Under the new ruling by the Appeals Court, merely showing that the owner of the dog or the landlord of the property knew the dog is at least part pit bull is sufficient to file a claim, according to an April 27, 2012, report by the Baltimore Sun.
“It is no longer necessary to prove that the particular pit bull or pit bulls are dangerous,” the court ruled. The decision is in response to a Baltimore County Circuit Court decision in the case of 10-year-old Dominic Solesky, who was attacked by a neighbor’s pit bill in 2007. Dominic’s plight was so tragic that it led several local governments to reconsider the laws governing pit bulls. The animals are banned in Prince George’s County.
After the attack, Dominic’s family sued the dog owner’s landlord, Dorothy M. Tracey. The Circuit Court judge threw out the claim, ruling there was no evidence that Tracey had been negligent. The Court of Special Appeals overturned the judge’s decision, and the Court of Appeals affirmed that ruling. The case will now go back to trial.
Kevin A. Dunne, attorney for the Solesky family, told the Baltimore Sun that “the Court of Appeals decision will likely cause there to be fewer pit bull maulings of the citizens of the state of Maryland.”
Dunne made it clear that the high court’s decision “didn’t say pit bulls are banned. It makes the owner of the dog financially responsible for the injuries caused. It affects you if your dog hurts somebody else.”
Denver Assistant City Attorney Kory Nelson writes: “For the first time, a state’s highest court has ruled that a landlord can be held civilly liable for damages caused by their tenant’s pit bull, regardless of whether the pit bull had a known prior history of attacks or aggressive behaviors. With this landmark decision from the Maryland Court of Appeals, attorneys can now legitimately pursue similar lawsuits against landlords in other states urging their states to adopt the reasoning in the Maryland decision.”

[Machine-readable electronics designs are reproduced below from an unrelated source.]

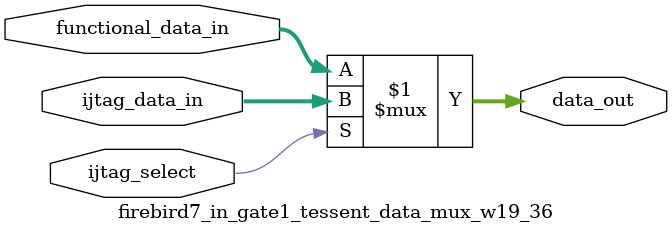
<source format=sv>

module firebird7_in_gate1_tessent_data_mux_w19_36 (
  input wire ijtag_select,
  input wire [18:0]  functional_data_in,
  input wire [18:0]  ijtag_data_in,
  output wire [18:0] data_out
);
assign data_out = (ijtag_select) ? ijtag_data_in : functional_data_in;
endmodule

</source>
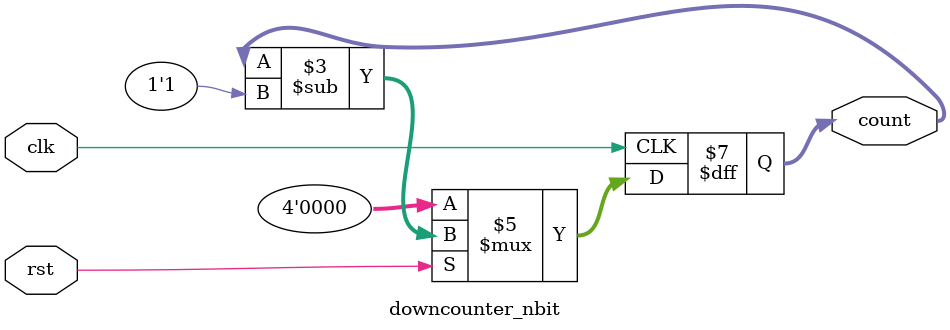
<source format=v>
module downcounter_nbit #(parameter n=4)
(	input clk,rst,
	output reg [n-1:0]count);

always @(posedge clk)
begin
	if(!rst)
		count <= {n{1'b0}};
	else 
		count <= count - 1'b1;
end

endmodule 
</source>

In a recent Northern California law, landlord liability was also increased. On April 10, the San Luis Obispo County Board of Supervisors approved a new “aggressive and menacing” dog-behavior law which includes the requirement for preventive measures to control animals considered potentially a danger, before they attack other animals or humans. Landlords are also held responsible for tenants’ failure to curb menacing or aggressive behavior of pets or to properly confine them, under the new law.